**WHAT THE TASK ASKS**. In the listing below, find the line containing "is an immunohistochemistry" and the line containing "IHC photomicrograph of". Repeat exactly those two lines and every line between them, nothing more.

**GIVEN INFORMATION**.
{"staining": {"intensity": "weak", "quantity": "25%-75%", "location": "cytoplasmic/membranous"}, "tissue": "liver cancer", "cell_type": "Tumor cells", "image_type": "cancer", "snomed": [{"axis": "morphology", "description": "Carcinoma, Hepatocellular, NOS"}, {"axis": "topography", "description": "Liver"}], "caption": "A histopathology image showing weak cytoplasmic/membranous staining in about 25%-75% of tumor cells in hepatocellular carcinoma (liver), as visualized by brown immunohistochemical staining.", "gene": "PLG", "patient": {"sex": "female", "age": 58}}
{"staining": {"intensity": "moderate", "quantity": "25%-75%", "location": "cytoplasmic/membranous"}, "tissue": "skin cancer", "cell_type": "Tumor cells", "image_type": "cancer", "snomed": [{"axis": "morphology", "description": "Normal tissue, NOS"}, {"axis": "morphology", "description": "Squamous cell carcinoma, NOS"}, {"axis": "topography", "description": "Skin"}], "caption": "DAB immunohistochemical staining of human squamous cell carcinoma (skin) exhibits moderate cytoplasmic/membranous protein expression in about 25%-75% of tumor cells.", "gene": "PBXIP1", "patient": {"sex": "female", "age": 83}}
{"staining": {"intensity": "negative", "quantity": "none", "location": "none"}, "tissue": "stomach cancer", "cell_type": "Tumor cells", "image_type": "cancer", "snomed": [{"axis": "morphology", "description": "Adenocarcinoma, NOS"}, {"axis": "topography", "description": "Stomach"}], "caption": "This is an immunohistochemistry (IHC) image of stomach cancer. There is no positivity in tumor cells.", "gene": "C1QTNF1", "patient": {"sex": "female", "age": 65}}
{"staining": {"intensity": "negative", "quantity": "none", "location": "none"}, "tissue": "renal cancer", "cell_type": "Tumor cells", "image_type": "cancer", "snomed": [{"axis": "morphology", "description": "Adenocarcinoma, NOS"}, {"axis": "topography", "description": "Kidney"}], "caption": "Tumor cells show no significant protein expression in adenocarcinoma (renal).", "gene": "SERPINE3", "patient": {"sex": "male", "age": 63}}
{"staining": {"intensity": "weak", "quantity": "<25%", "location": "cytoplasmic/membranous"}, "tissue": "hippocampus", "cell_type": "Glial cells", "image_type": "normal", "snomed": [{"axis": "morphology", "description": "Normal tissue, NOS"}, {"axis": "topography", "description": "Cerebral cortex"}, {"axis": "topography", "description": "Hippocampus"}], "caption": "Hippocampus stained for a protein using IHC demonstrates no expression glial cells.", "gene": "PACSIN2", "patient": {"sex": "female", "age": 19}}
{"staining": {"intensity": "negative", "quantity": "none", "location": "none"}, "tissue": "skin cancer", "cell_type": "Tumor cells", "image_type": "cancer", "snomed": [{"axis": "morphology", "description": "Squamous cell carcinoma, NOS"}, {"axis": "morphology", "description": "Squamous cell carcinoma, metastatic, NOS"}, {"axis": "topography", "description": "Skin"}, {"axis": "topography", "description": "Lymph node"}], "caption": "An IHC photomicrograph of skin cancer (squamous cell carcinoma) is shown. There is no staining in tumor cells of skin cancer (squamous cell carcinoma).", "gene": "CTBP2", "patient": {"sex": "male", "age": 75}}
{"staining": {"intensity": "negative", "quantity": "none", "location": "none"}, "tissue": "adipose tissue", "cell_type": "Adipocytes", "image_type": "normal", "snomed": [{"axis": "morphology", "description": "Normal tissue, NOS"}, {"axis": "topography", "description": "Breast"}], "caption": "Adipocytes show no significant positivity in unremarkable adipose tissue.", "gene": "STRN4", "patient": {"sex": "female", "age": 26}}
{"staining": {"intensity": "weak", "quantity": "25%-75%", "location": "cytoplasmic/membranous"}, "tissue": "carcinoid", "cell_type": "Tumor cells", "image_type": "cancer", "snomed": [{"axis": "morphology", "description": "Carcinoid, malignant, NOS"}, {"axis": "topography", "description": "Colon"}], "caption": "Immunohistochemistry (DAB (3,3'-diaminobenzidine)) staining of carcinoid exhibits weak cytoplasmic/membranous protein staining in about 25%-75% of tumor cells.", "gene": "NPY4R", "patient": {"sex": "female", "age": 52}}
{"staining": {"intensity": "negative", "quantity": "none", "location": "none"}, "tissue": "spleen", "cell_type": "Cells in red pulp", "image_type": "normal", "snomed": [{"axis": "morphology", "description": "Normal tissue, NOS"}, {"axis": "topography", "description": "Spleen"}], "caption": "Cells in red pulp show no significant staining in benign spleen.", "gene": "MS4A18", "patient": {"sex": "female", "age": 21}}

**EXERCISE RESPONSE**.
{"staining": {"intensity": "negative", "quantity": "none", "location": "none"}, "tissue": "stomach cancer", "cell_type": "Tumor cells", "image_type": "cancer", "snomed": [{"axis": "morphology", "description": "Adenocarcinoma, NOS"}, {"axis": "topography", "description": "Stomach"}], "caption": "This is an immunohistochemistry (IHC) image of stomach cancer. There is no positivity in tumor cells.", "gene": "C1QTNF1", "patient": {"sex": "female", "age": 65}}
{"staining": {"intensity": "negative", "quantity": "none", "location": "none"}, "tissue": "renal cancer", "cell_type": "Tumor cells", "image_type": "cancer", "snomed": [{"axis": "morphology", "description": "Adenocarcinoma, NOS"}, {"axis": "topography", "description": "Kidney"}], "caption": "Tumor cells show no significant protein expression in adenocarcinoma (renal).", "gene": "SERPINE3", "patient": {"sex": "male", "age": 63}}
{"staining": {"intensity": "weak", "quantity": "<25%", "location": "cytoplasmic/membranous"}, "tissue": "hippocampus", "cell_type": "Glial cells", "image_type": "normal", "snomed": [{"axis": "morphology", "description": "Normal tissue, NOS"}, {"axis": "topography", "description": "Cerebral cortex"}, {"axis": "topography", "description": "Hippocampus"}], "caption": "Hippocampus stained for a protein using IHC demonstrates no expression glial cells.", "gene": "PACSIN2", "patient": {"sex": "female", "age": 19}}
{"staining": {"intensity": "negative", "quantity": "none", "location": "none"}, "tissue": "skin cancer", "cell_type": "Tumor cells", "image_type": "cancer", "snomed": [{"axis": "morphology", "description": "Squamous cell carcinoma, NOS"}, {"axis": "morphology", "description": "Squamous cell carcinoma, metastatic, NOS"}, {"axis": "topography", "description": "Skin"}, {"axis": "topography", "description": "Lymph node"}], "caption": "An IHC photomicrograph of skin cancer (squamous cell carcinoma) is shown. There is no staining in tumor cells of skin cancer (squamous cell carcinoma).", "gene": "CTBP2", "patient": {"sex": "male", "age": 75}}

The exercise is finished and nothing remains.